Silicon Labs provides integrated hardware, software and development tools to help you quickly create secure, intelligent devices suitable for both industrial and commercial use cases. Our development platform has first class support for embedded machine learning (TinyML) model inference, backed by the Tensorflow Lite for Microcontrollers (TFLM) framework. We offer devices such as the EFR32xG24 dev kit that have hardware accelerators specifically built for high-performant and energy efficient AI/ML edge computing.
This repository contains a collection of embedded applications that leverage ML. You can use these to program your own Silicon Labs device, or as a starting point to develop your own TinyML application.
Feel free to open an issue if you have any questions or encounter problems, but take note that unless otherwise stated, all examples are considered to be EXPERIMENTAL QUALITY. The provided code has not been formally tested and is provided as-is. It is not suitable for production environments. In addition, there may be no bug maintenance planned for these resources. Silicon Labs may update the repository from time to time.

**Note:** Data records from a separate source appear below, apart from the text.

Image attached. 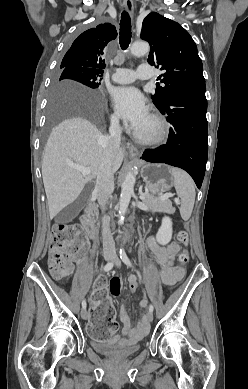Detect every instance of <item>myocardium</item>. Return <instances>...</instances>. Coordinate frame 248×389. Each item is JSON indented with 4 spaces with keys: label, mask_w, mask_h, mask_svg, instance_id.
<instances>
[{
    "label": "myocardium",
    "mask_w": 248,
    "mask_h": 389,
    "mask_svg": "<svg viewBox=\"0 0 248 389\" xmlns=\"http://www.w3.org/2000/svg\"><path fill=\"white\" fill-rule=\"evenodd\" d=\"M149 118L156 125V132L153 135H142L135 130L133 136L137 142L144 145H159L168 137V126L165 119L158 113L149 114Z\"/></svg>",
    "instance_id": "obj_1"
}]
</instances>
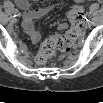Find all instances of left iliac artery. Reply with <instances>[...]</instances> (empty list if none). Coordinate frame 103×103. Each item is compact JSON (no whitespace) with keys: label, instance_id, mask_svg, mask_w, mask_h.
Listing matches in <instances>:
<instances>
[{"label":"left iliac artery","instance_id":"obj_1","mask_svg":"<svg viewBox=\"0 0 103 103\" xmlns=\"http://www.w3.org/2000/svg\"><path fill=\"white\" fill-rule=\"evenodd\" d=\"M86 19H87V20H91V19H92V14H91L90 12H88V13L86 14Z\"/></svg>","mask_w":103,"mask_h":103}]
</instances>
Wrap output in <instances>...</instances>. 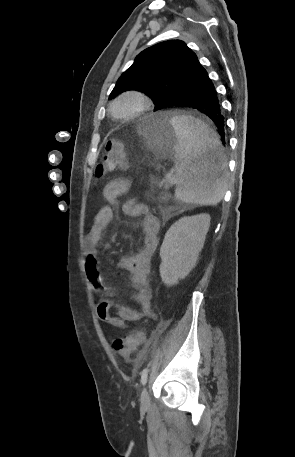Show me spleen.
Listing matches in <instances>:
<instances>
[{"instance_id":"1","label":"spleen","mask_w":295,"mask_h":457,"mask_svg":"<svg viewBox=\"0 0 295 457\" xmlns=\"http://www.w3.org/2000/svg\"><path fill=\"white\" fill-rule=\"evenodd\" d=\"M171 123L178 137L175 151V197L198 205H217L227 190L226 167L217 133L200 119L176 115ZM216 154L213 162L207 153Z\"/></svg>"}]
</instances>
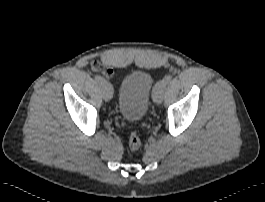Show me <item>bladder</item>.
I'll return each mask as SVG.
<instances>
[{
    "label": "bladder",
    "instance_id": "bladder-1",
    "mask_svg": "<svg viewBox=\"0 0 265 202\" xmlns=\"http://www.w3.org/2000/svg\"><path fill=\"white\" fill-rule=\"evenodd\" d=\"M153 89L151 76L138 71L125 76L120 84L118 110L129 122H139L146 115Z\"/></svg>",
    "mask_w": 265,
    "mask_h": 202
}]
</instances>
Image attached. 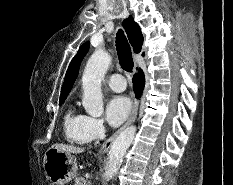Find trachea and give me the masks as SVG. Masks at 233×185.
<instances>
[{
    "label": "trachea",
    "mask_w": 233,
    "mask_h": 185,
    "mask_svg": "<svg viewBox=\"0 0 233 185\" xmlns=\"http://www.w3.org/2000/svg\"><path fill=\"white\" fill-rule=\"evenodd\" d=\"M116 50L122 69L126 72H132L134 66L132 52L128 40L122 30L117 32Z\"/></svg>",
    "instance_id": "obj_1"
}]
</instances>
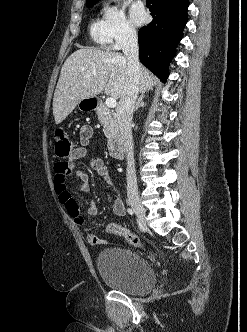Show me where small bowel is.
I'll use <instances>...</instances> for the list:
<instances>
[{"label": "small bowel", "mask_w": 247, "mask_h": 332, "mask_svg": "<svg viewBox=\"0 0 247 332\" xmlns=\"http://www.w3.org/2000/svg\"><path fill=\"white\" fill-rule=\"evenodd\" d=\"M91 135L92 130L90 127H82L80 130V147H78L74 154L66 161H61L55 164L54 189L59 201L66 208L68 214L73 218L74 222L79 227L85 229L86 240L88 243L91 245H102L106 243V240L96 236L87 228L85 217L80 213L78 202L68 189L69 176L71 174H75L79 181V190L84 193L89 192V175L86 172L77 169V165L80 159L90 155L88 147ZM90 167L116 191L118 190L115 181L109 174L108 168L101 157L90 155ZM113 212L118 218H121L125 215V204L119 195L113 202ZM97 213V204L94 201L90 202L87 208V214L89 216H95Z\"/></svg>", "instance_id": "obj_1"}]
</instances>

- Silicon Labs Machine Learning Applications
The repository is organized by use case category. All applications are self contained, and include their own documentation.
Within an application's directory you will generally find,
- Source code for training the ML model and exporting it to Tensorflow Lite or a trained model artifact
- Documentation on model training and usage
- Simplicity SDK Suite v2025.6.2
- Silicon Labs AI/ML v2.1.2
There are multiple demo applications and project templates in this repository. We provide a Dockerfile which defines a build container for building and testing the code. Instructions for building natively using command line tools or Simplicity Studio are located further down.
The Dockerfile at build/Dockerfile provides tooling for running containerized application builds and tests.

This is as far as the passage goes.